Aim of the exercise → Reproduce word for word every line of the data, from the line holding "Client Side logger" through the last line of the data, both ends included.

[Extracted data entries]
>>>
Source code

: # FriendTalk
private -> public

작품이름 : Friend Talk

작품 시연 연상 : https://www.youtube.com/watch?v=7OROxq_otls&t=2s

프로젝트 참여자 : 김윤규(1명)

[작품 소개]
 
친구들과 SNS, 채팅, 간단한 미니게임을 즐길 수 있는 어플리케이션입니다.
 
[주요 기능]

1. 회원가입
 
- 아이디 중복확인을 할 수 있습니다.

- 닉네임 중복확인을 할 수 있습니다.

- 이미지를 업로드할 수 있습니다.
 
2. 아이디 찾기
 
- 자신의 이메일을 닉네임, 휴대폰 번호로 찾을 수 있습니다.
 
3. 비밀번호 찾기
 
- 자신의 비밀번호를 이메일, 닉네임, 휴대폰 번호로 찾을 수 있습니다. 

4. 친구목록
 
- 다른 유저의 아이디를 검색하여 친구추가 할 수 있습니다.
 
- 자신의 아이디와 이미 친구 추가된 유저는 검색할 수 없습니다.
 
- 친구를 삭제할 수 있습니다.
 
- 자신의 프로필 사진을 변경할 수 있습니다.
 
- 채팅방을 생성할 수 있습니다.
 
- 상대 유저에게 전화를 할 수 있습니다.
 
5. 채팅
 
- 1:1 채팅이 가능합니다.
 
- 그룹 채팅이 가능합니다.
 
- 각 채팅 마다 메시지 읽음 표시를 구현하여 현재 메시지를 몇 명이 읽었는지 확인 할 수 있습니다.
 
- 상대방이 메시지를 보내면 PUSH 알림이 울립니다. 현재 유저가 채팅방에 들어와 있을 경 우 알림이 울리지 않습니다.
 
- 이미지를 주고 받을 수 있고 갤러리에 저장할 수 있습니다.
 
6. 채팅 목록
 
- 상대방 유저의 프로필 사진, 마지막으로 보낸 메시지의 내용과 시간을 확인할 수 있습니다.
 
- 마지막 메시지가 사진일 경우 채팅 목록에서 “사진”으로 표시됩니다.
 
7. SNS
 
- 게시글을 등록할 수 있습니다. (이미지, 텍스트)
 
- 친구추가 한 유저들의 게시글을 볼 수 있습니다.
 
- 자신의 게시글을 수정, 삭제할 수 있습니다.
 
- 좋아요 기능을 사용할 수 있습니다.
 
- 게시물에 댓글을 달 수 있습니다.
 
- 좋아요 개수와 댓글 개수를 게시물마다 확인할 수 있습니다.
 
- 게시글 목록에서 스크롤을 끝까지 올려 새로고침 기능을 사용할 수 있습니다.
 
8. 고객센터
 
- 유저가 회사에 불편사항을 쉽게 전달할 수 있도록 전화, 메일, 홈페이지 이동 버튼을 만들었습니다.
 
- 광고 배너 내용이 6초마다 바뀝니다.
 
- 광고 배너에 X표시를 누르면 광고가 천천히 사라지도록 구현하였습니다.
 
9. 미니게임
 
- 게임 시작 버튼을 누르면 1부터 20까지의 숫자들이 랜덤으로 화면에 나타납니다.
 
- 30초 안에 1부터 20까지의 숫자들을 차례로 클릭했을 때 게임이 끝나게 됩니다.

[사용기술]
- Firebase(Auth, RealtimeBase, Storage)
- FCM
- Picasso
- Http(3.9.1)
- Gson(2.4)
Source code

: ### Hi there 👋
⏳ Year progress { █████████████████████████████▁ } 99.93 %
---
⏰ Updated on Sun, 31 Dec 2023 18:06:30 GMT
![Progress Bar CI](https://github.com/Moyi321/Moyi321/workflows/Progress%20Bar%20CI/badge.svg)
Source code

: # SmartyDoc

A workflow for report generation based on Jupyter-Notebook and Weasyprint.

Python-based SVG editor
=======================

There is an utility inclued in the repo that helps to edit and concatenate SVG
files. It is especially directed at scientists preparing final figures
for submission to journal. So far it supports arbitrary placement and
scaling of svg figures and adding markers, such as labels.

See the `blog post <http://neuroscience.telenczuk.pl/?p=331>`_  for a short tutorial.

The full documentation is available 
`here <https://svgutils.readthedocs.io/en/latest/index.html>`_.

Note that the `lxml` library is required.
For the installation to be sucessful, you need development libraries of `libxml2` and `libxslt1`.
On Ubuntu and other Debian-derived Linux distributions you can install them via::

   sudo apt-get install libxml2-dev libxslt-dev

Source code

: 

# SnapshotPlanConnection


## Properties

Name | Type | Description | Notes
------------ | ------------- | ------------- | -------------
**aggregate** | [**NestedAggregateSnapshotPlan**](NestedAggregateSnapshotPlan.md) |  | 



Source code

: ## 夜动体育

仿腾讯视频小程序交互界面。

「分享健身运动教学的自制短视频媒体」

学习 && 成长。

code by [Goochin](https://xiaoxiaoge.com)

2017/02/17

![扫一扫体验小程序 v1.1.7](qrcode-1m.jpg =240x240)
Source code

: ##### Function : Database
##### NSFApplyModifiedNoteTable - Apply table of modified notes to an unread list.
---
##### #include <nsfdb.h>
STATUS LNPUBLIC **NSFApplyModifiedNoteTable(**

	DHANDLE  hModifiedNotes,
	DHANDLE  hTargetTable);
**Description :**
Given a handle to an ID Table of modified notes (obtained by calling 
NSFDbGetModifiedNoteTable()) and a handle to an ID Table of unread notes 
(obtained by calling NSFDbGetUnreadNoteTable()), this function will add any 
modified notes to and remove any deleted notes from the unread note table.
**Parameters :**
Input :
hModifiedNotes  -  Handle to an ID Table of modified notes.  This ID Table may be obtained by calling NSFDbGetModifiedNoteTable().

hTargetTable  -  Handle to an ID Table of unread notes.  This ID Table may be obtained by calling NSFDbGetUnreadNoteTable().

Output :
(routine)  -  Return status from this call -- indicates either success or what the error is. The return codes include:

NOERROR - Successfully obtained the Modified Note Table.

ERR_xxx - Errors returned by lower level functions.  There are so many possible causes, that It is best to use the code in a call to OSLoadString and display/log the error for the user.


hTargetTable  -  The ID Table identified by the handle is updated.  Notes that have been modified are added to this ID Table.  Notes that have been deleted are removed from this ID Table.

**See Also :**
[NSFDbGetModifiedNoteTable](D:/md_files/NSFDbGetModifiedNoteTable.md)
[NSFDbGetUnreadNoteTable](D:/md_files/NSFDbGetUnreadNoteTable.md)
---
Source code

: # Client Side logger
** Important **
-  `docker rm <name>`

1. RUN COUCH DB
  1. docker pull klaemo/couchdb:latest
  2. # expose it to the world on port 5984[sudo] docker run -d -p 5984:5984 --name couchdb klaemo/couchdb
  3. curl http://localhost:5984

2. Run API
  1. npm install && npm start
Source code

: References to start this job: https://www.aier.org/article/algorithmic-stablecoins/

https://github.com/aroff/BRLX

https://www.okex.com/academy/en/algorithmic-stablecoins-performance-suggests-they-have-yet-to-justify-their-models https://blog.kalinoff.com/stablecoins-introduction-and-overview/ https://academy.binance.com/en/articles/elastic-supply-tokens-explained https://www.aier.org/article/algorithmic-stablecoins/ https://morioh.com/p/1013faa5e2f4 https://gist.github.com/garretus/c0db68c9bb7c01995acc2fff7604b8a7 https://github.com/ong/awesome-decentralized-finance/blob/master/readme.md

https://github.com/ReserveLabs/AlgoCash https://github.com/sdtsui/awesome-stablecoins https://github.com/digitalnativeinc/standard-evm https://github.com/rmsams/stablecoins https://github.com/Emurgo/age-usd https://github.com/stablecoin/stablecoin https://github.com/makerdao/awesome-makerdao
<<<
Output of the task →
: # Client Side logger
** Important **
-  `docker rm <name>`

1. RUN COUCH DB
  1. docker pull klaemo/couchdb:latest
  2. # expose it to the world on port 5984[sudo] docker run -d -p 5984:5984 --name couchdb klaemo/couchdb
  3. curl http://localhost:5984

2. Run API
  1. npm install && npm start
Source code

: References to start this job: https://www.aier.org/article/algorithmic-stablecoins/

https://github.com/aroff/BRLX

https://www.okex.com/academy/en/algorithmic-stablecoins-performance-suggests-they-have-yet-to-justify-their-models https://blog.kalinoff.com/stablecoins-introduction-and-overview/ https://academy.binance.com/en/articles/elastic-supply-tokens-explained https://www.aier.org/article/algorithmic-stablecoins/ https://morioh.com/p/1013faa5e2f4 https://gist.github.com/garretus/c0db68c9bb7c01995acc2fff7604b8a7 https://github.com/ong/awesome-decentralized-finance/blob/master/readme.md

https://github.com/ReserveLabs/AlgoCash https://github.com/sdtsui/awesome-stablecoins https://github.com/digitalnativeinc/standard-evm https://github.com/rmsams/stablecoins https://github.com/Emurgo/age-usd https://github.com/stablecoin/stablecoin https://github.com/makerdao/awesome-makerdao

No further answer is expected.